Таким образом, кризис можно понимать как ситуацию необходимости выбора, в которой осуществляется последовательное движение от неосознанности, пассивности и безответственности выбора ко все более полной его осознанности, активной позиции и принятию ответственного решения. В качестве иллюстрации приведем пример из книги В. Шутса [27].

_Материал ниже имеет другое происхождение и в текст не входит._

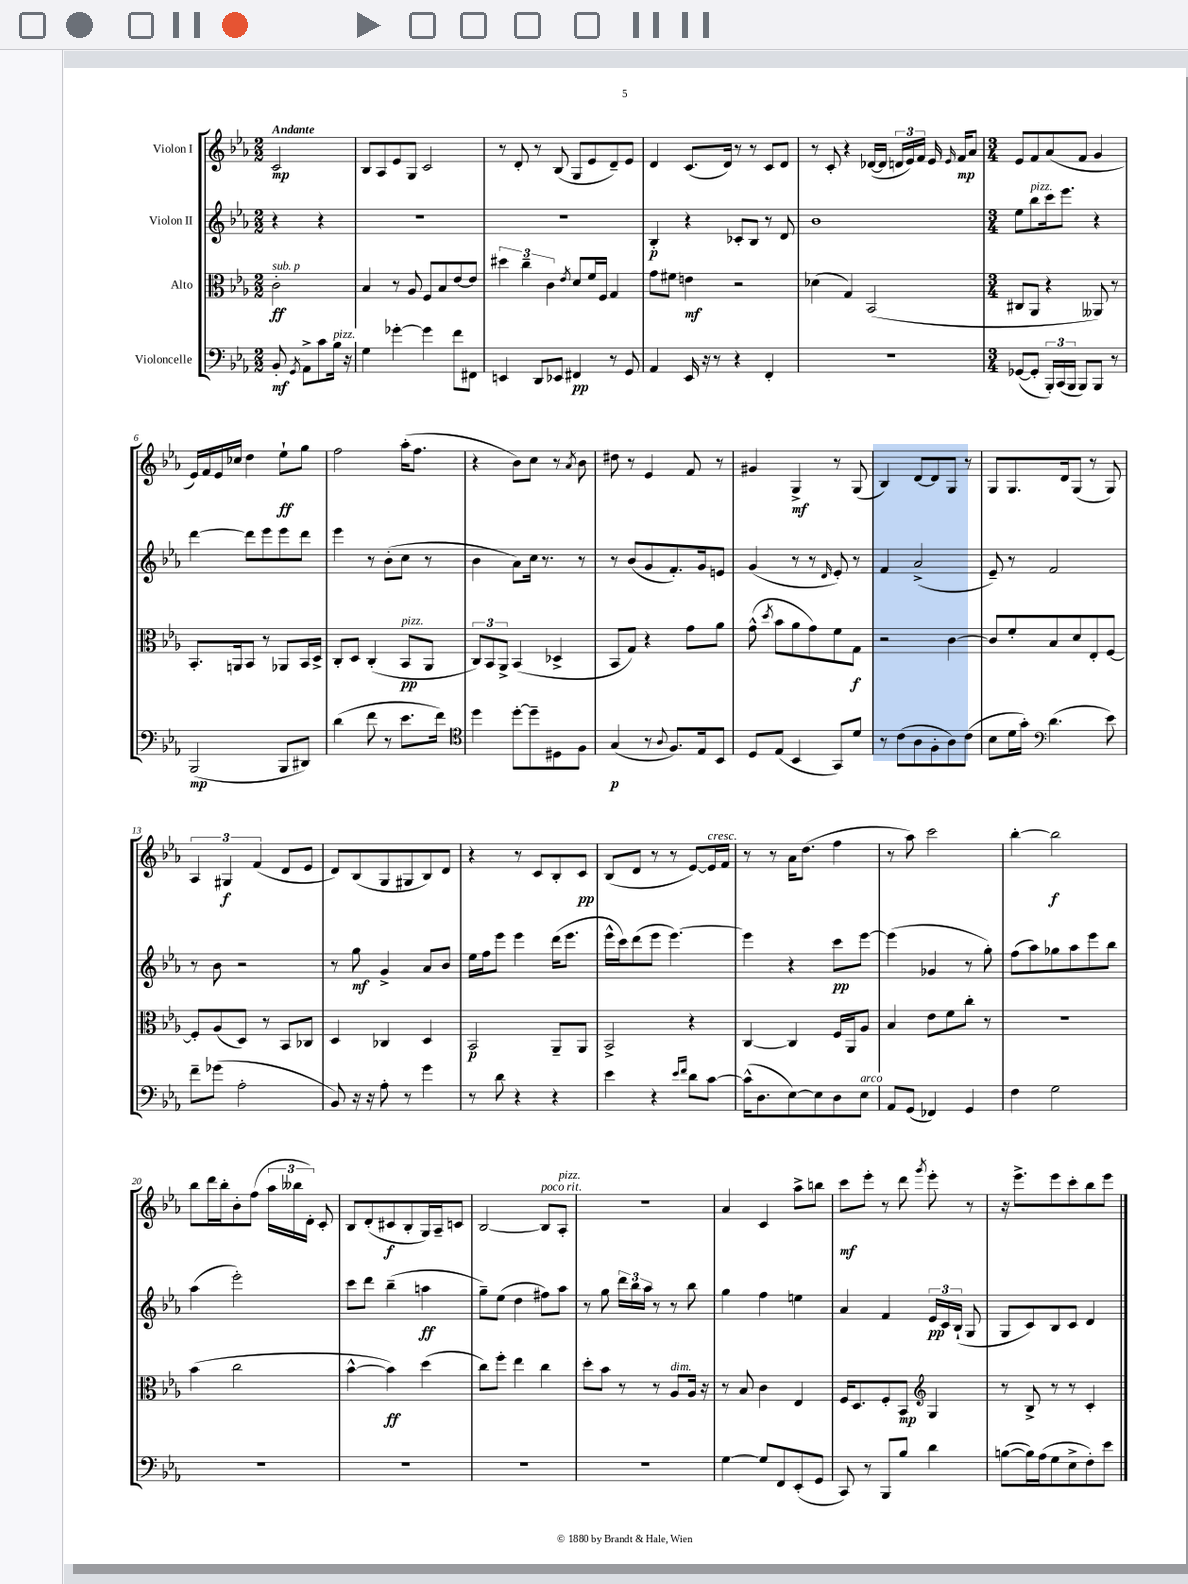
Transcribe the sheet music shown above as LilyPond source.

<<
\new StaffGroup <<
\new Staff = "s0" \with { instrumentName = "Violon I" } {
    \clef treble \key ees \major \numericTimeSignature \time 2/2 \partial 2 \tempo "Andante"
    \autoBeamOff c'2\mp |
    bes8[ aes8 ees'8 g8] c'2 |
    r8 d'8-. r8 bes8( g8[ ees'8 d'8--) ees'8] |
    d'4 c'8.[( d'16]) r8 r8 c'8[ d'8] |
    r8 c'8-. r4 des'16[~( des'16] \tuplet 3/2 { d'16[ ees'16) f'16] } ees'16 \grace { ees'16 } f'16[\mp aes'8] |
    \numericTimeSignature \time 3/4 ees'8[ f'8 aes'8( f'8] g'4 |
    ees'16[) f'16 ees'16 ces''16] d''4 ees''8[-!\ff g''8] |
    f''2 aes''16[-.( f''8.] |
    r4 bes'8[) c''8] r8 \acciaccatura { aes'8 } bes'8 |
    dis''8 r8 ees'4 f'8 r8 |
    gis'4 g4->\mf r8 g8( |
    bes4) d'8[~ d'8 g8] r8 |
    g8[ g8. d'16 g8]( r8 g8) |
    \tuplet 3/2 { aes4 gis4\f f'4( } d'8[ ees'8] |
    d'8[) bes8( g8 gis8 bes8) d'8] |
    r4 r8 c'8[ bes8-. c'8]\pp |
    bes8[( d'8] r8 r8 ees'8[~) ees'16^\markup { \italic "cresc." } f'16] |
    r8 r8 aes'16[ d''8.]( f''4 |
    r8 aes''8) c'''2 |
    bes''4~-. bes''2\f |
    bes''8[ d'''16 bes''16-. bes'8-. f''8]( \tuplet 3/2 { aes''16[ beses''16 d'16]-.) } c'8-. |
    bes8[ d'8-.( cis'8\f bes8-. g16) aes16-- c'8] |
    bes2~ bes8[^\markup { \italic "poco rit." } aes8]-.^\markup { \italic "pizz." } |
    R2. |
    aes'4 c'4 aes''8[-> b''8] |
    c'''8[\mf ees'''8]-. r8 d'''8 \acciaccatura { g'''8 } ees'''8-. r8 |
    r16 ees'''8.[-> ees'''8 c'''8-. bes''8 ees'''8] \bar "|." |
}
\new Staff = "s1" \with { instrumentName = "Violon II" } {
    \clef treble \key ees \major \numericTimeSignature \time 2/2 \partial 2
    \autoBeamOff r4 r4 |
    R1 |
    R1 |
    bes4-.\p r4 ces'8[-. bes8] r8 d'8 |
    bes'1 |
    \numericTimeSignature \time 3/4 ees''8[ bes''8^\markup { \italic "pizz." } c'''16 ees'''8.] r4 |
    d'''4~ d'''8[ ees'''8 ees'''8 d'''8] |
    ees'''4 r8 bes'8[-.( c''8] r8 |
    bes'4 aes'8[) c''16] r8. r8 |
    r8 bes'8[( g'8 f'8.-.) g'16 e'8] |
    g'4( r8 r8 \grace { d'16 } ees'8-.) r8 |
    f'4 aes'2->( |
    ees'8--) r8 f'2 |
    r8 bes'8 r2 |
    r8 g''8\mf g'4-> aes'8[ bes'8] |
    ees''16[ f''16 ees'''8] ees'''4 d'''16[( ees'''8.] |
    ees'''16[-^ c'''16) d'''8( ees'''8] ees'''4.~) |
    ees'''4 r4 c'''8[\pp ees'''8]~ |
    ees'''4( ges'4 r8 g''8-.) |
    f''8[( aes''8) ges''8 aes''8 ees'''8 bes''8] |
    aes''4( ees'''2-.) |
    c'''8[ d'''8] bes''4--( a''4\ff |
    g''8[--) ees''8]( d''4 fis''8[) aes''8] |
    r8 g''8 \tuplet 3/2 { d'''16[ bes''16 aes''16] } r8 r8 bes''8 |
    g''4 f''4 e''4 |
    aes'4 f'4 \tuplet 3/2 { ees'16[\pp c'16 bes16]-!( } g8 |
    g8[ c'8) bes8 c'8] d'4 \bar "|." |
}
\new Staff = "s2" \with { instrumentName = "Alto" } {
    \clef alto \key ees \major \numericTimeSignature \time 2/2 \partial 2
    \autoBeamOff c'2-.\ff^\markup { \italic "sub. p" } |
    bes4 r8 aes8 f8[ bes8 ees'8~ ees'8] |
    \tuplet 3/2 { dis''4 c''4-- c'4 } \acciaccatura { ees'8 } d'8[ f'16 f16] g4 |
    g'8[ fis'8] e'4\mf r2 |
    des'4( g4) bes,2( |
    \numericTimeSignature \time 3/4 cis8[ aes,8] r4 aeses,8) r8 |
    bes,8.[-. a,16 bes,8] r8 aes,8[ bes,16 d16]-> |
    c8[-. d8] c4-.( bes,8[\pp^\markup { \italic "pizz." } aes,8] |
    \tuplet 3/2 { c8[) bes,8 aes,8]-> } bes,4( des4-> |
    bes,8[ g8]) r4 g'8[ aes'8] |
    g'8-^( \acciaccatura { d''8 } bes'8[ aes'8 g'8) f'8 g8]\f |
    r2 c'4~ |
    c'8[ f'8-. bes8 d'8 ees8-. f8]~ |
    f8[-. aes8( d8]) r8 bes,8[ ces8] |
    d4 ces4 d4 |
    bes,2\p aes,8[-- aes,8] |
    bes,2-> r4 |
    c4~ c4 f16[ aes,16 aes8] |
    bes4 ees'8[ f'8 c''8]-. r8 |
    R2. |
    bes'4( c''2 |
    bes'4~-^ bes'4\ff) d''4( |
    c''8[) f''8]-. ees''4 c''4 |
    d''8[-. bes'8] r8 r8 aes8[^\markup { \italic "dim." } aes16] r16 |
    r8 bes8 c'4 ees4 |
    f16[ d8. f8-. bes,8]\mp \clef treble g4 |
    r8 bes8-> r8 r8 c'4-. \bar "|." |
}
\new Staff = "s3" \with { instrumentName = "Violoncelle" } {
    \clef bass \key ees \major \numericTimeSignature \time 2/2 \partial 2
    \autoBeamOff bes,8-.\mf \acciaccatura { g,8 } aes,8[-> c'8 bes16]^\markup { \italic "pizz." } r16 |
    g4 ges'4~-. ges'4 f'8[ fis,8] |
    e,4 d,8[ ees,8] fis,4\pp r8 g,8 |
    aes,4 ees,16 r16 r8 r4 f,4-. |
    r1 |
    \numericTimeSignature \time 3/4 ges,8[~( ges,8]-. \tuplet 3/2 { bes,,16[-.) c,16( bes,,16] } bes,,8[) bes,,8] r8 |
    bes,,2\mp( bes,,8[ dis,8]) |
    d'4( f'8 r8 ees'8.[ f'16]) |
    \clef tenor d''4 d''8[~-. d''8-- dis8 f8] |
    g4\p( r8 \appoggiatura { aes8 } f8.[) ees16 bes,8] |
    d8[ ees8]( bes,4 g,8[) d'8] |
    r8 c'8[( aes8 f8-. aes8) c'8]( |
    bes8[ d'16 g'16]-.) \clef bass d'4.( ees'8) |
    f'8[-- ges'8]( aes2-. |
    bes,8) r16 r16 aes8-. r8 g'4 |
    r8 d'8 r4 r4 |
    ees'4 r4 \grace { ees'16[ f'16] } d'8[ c'8]~ |
    c'16[-^( d8. ees8~) ees8 d8 ees8]^\markup { \italic "arco" } |
    aes,8[ g,8]( fes,4) g,4 |
    f4 g2 |
    R2. |
    R2. |
    R2. |
    R2. |
    g4~ g8[ f,8 ees,8-.( g,8] |
    c,8) r8 bes,,8[ bes8] d'4 |
    b8[~( b16) aes16( g8 ees8-> f8-.) ees'8] \bar "|." |
}
>>
>>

«Преждевременная смерть жены, матери трех их детей, ввергла Говарда в глубокую депрессию. Со времени ее смерти прошло уже два года, но Говард очень горевал. Он говорил, что очень глубоко переживает смерть жены и вряд ли сможет оправиться. По мере того как работа с Говардом продвигалась, стало ясно, что он испытывает глубокое чувство вины в связи с теми негативными чувствами, которые он испытывал к жене и решительно отвергал их существование. Как почти во всех случаях потери близкого человека. Реальные чувства Говарда были смесью печали, горечи утраты, гнева от того, что его оставили; возмущения от того, что придется растить детей одному, и облегчения вследствие освобождения от напряженных взаимоотношений. Когда он понял, что в этих чувствах нет ничего дурного, он захотел избавиться от своего чувства вины и исследовать те чувства, которые он реально испытывал по отношению к ней. В то время, пока он тратил энергию на сохранение лжи о том, что его чувства к ней всегда были позитивны, его жизненная энергия была минимальной. Он должен был отдать себе отчет в своих реальных чувствах и принять их для того, чтобы вернулась жизненная энергия. Когда это было завершено, глаза его заблестели, дыхание углубилось и он стал выглядеть так, как если бы с него сняли огромный груз».